The cost of a cyber claim is also generally higher, as they don’t just take your TV, but your whole banking world or worse, the details of your clients. This can cripple a business’s reputation and send it down to sue city quicker than a click of a mouse. I hope you can tell by the light hearted nature of this blog that I am not trying to throw in scare tactics like the New Zealand Rugby team doing their pre match warm-up… it’s just that it really is that important! Unfortunately, you can’t hide behind the “it won’t happen to us” persona either. Of course, big banks spend millions every year to ensure their customers are protected, but that’s why often the criminal uses you without you knowing it. Anyway, less of the “Hakka” about hackers – what can you do about it?
So it has happened to you, and it’s the day after you’ve been hacked… who are you going to call? No, not ghostbusters, probably your IT supplier. They are definitely the first line of defence and hopefully you’ve got a good one so they’ve backed up all your data and have made precautions to minimise any impact (we use Air-IT who will shortly be writing a blog on cybercrime… you can view their website here: Air IT). If the attack is too sophisticated however, you will want to check your business is covered so you will ring your insurance broker.
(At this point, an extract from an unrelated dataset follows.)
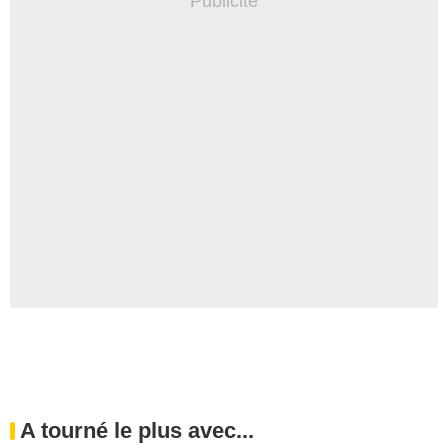
A tourné le plus avec...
Once you get off hold and have had enough of Beethoven’s 5th, you will probably be greeted with a series of questions to ensure you have done everything in your power to stop this happening… have you been checking your employees emails every month? Has Dave been running a backup three times a week? If the answer to any of these is no, then often the policy you thought would cover you, won’t. What about the case where the hacker has tricked one of your employees, known as “social engineering”? Again, this is a common exclusion in most policies, especially the cheap ones (although that’s a generalisation). We wouldn’t dream of recommending these policies, because normally when you’re doing everything you should be, this type of thing doesn’t happen. It’s when you slip up or miss your back-up once that it bites you.
Amazingly, this is one of the most underinsured areas despite the increase in newspaper space over the last few months. If you want to think outside of the box like Butch, not Sundance, ensure you’ve got a good IT supplier as well as a risk manager that will put the right proposition in place. As a consequence, you and your business will be well protected. Thanks for reading.